The case of Ritter v. Harrisburg School District, 291 Pa. 439, relied on by defendant, is not in point. In that case Ritter was employed as one of the architects for a general building scheme. Ritter knew that the limitation of the cost of the unit he was to design was $380,000. Notwithstanding this he proposed to draw plans for an $800,000 building and claimed a commission based on that amount, although he was fully aware of the fact that the district could not legally erect such a structure. Ritter's contract was inseparably bound up with the whole building program and was by express reference made a part of it. Furthermore, Ritter was not seeking to recover the value of the work he had done, but claimed the entire net amount which would have been due him had the entire program been completed and the $800,000 building constructed. In expressly distinguishing the case of Sauer v. School District of McKees Rocks, supra, Mr. Justice SCHAFFER said (p. 445): "There [in the Sauer case] the architect originally claimed commissions on the completed cost of the building. By leave of court he amended his claim so as to recover only for the services actually performed and he was permitted to recover that amount. Had the plaintiff here made a like claim, which on trial he expressly declined to do, he might have succeeded."

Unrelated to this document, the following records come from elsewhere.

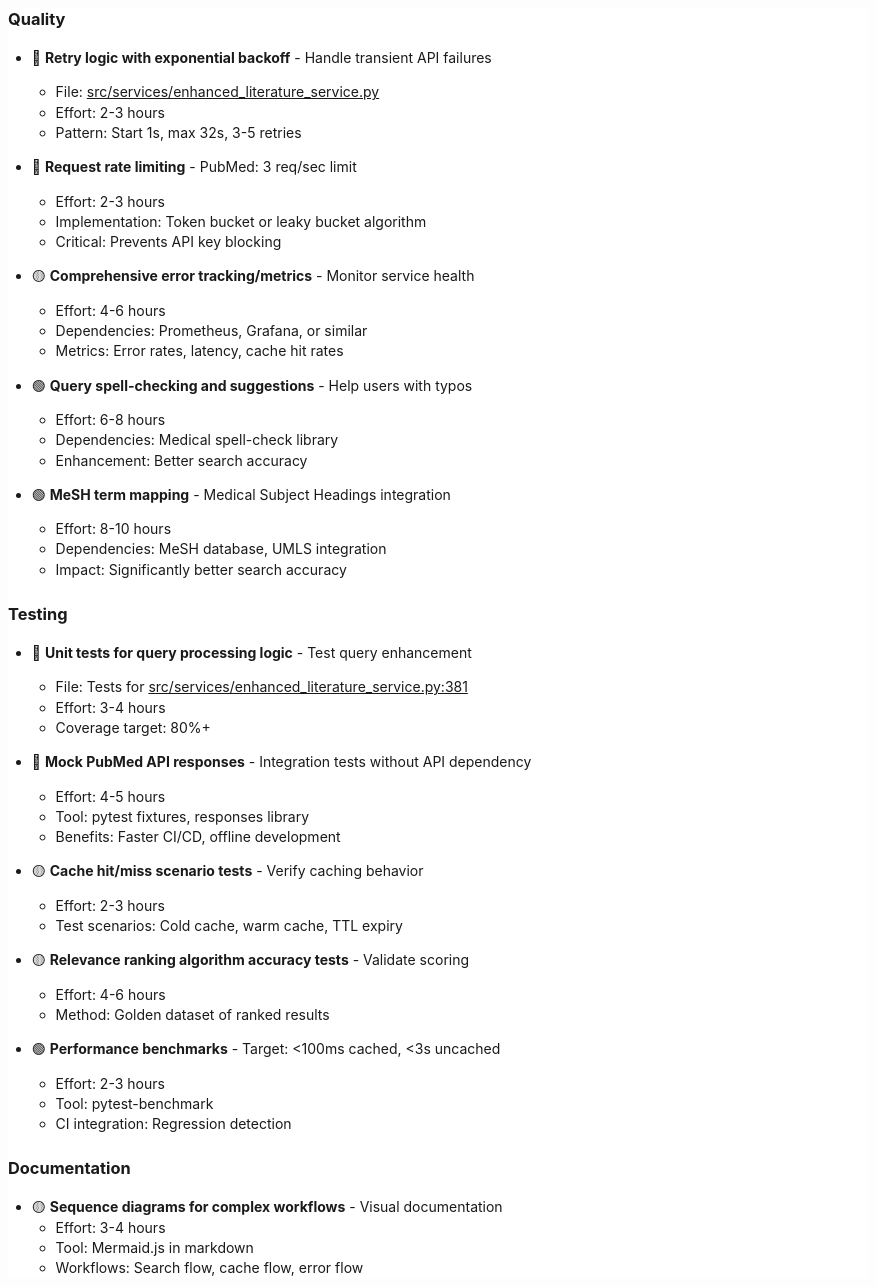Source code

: ### Quality
- 🔴 **Retry logic with exponential backoff** - Handle transient API failures
  - File: [src/services/enhanced_literature_service.py](../src/services/enhanced_literature_service.py)
  - Effort: 2-3 hours
  - Pattern: Start 1s, max 32s, 3-5 retries

- 🔴 **Request rate limiting** - PubMed: 3 req/sec limit
  - Effort: 2-3 hours
  - Implementation: Token bucket or leaky bucket algorithm
  - Critical: Prevents API key blocking

- 🟡 **Comprehensive error tracking/metrics** - Monitor service health
  - Effort: 4-6 hours
  - Dependencies: Prometheus, Grafana, or similar
  - Metrics: Error rates, latency, cache hit rates

- 🟢 **Query spell-checking and suggestions** - Help users with typos
  - Effort: 6-8 hours
  - Dependencies: Medical spell-check library
  - Enhancement: Better search accuracy

- 🟢 **MeSH term mapping** - Medical Subject Headings integration
  - Effort: 8-10 hours
  - Dependencies: MeSH database, UMLS integration
  - Impact: Significantly better search accuracy

### Testing
- 🔴 **Unit tests for query processing logic** - Test query enhancement
  - File: Tests for [src/services/enhanced_literature_service.py:381](../src/services/enhanced_literature_service.py#L381)
  - Effort: 3-4 hours
  - Coverage target: 80%+

- 🔴 **Mock PubMed API responses** - Integration tests without API dependency
  - Effort: 4-5 hours
  - Tool: pytest fixtures, responses library
  - Benefits: Faster CI/CD, offline development

- 🟡 **Cache hit/miss scenario tests** - Verify caching behavior
  - Effort: 2-3 hours
  - Test scenarios: Cold cache, warm cache, TTL expiry

- 🟡 **Relevance ranking algorithm accuracy tests** - Validate scoring
  - Effort: 4-6 hours
  - Method: Golden dataset of ranked results

- 🟢 **Performance benchmarks** - Target: <100ms cached, <3s uncached
  - Effort: 2-3 hours
  - Tool: pytest-benchmark
  - CI integration: Regression detection

### Documentation
- 🟡 **Sequence diagrams for complex workflows** - Visual documentation
  - Effort: 3-4 hours
  - Tool: Mermaid.js in markdown
  - Workflows: Search flow, cache flow, error flow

In the instant case, although plaintiff did originally claim commissions on the completed cost of the building, the case was tried on the theory that plaintiff was limited to the compensation for the part of the work actually performed. At the trial plaintiff stated that his claim was only for the work which had been completed, and evidence was submitted by defendant to show that plaintiff had not fully performed. During the course of the trial and in his charge the trial judge stated that the correct measure of damages was that which this court applied in Sauer v. School District of McKees Rocks, supra, (p. 300): "Where a party has partly performed an entire contract and is prevented from completing performance by the act of the other party . . ., he may recover in an action on the contract, and the measure of his damages is the contract price less the cost of completing the work: Harlow v. Beaver Falls Boro., 188 Pa. 263." Under such circumstances, even though the statement of claim may have been defective, we will treat the statement as amended and consider the case in accordance with the evidence produced and the theory on which it was tried: Clark v. Steele, 255 Pa. 330. Since plaintiff's compensation was to be based on the cost of the building, it was proper, in the absence of a more reliable source of information, to use the estimated cost to ascertain the value of the services which he had performed: Sauer v. School District of McKees Rocks, supra; Orth Bro. v. Board of Education, 272 Pa. 411.
Judgment affirmed; costs to be paid by appellant.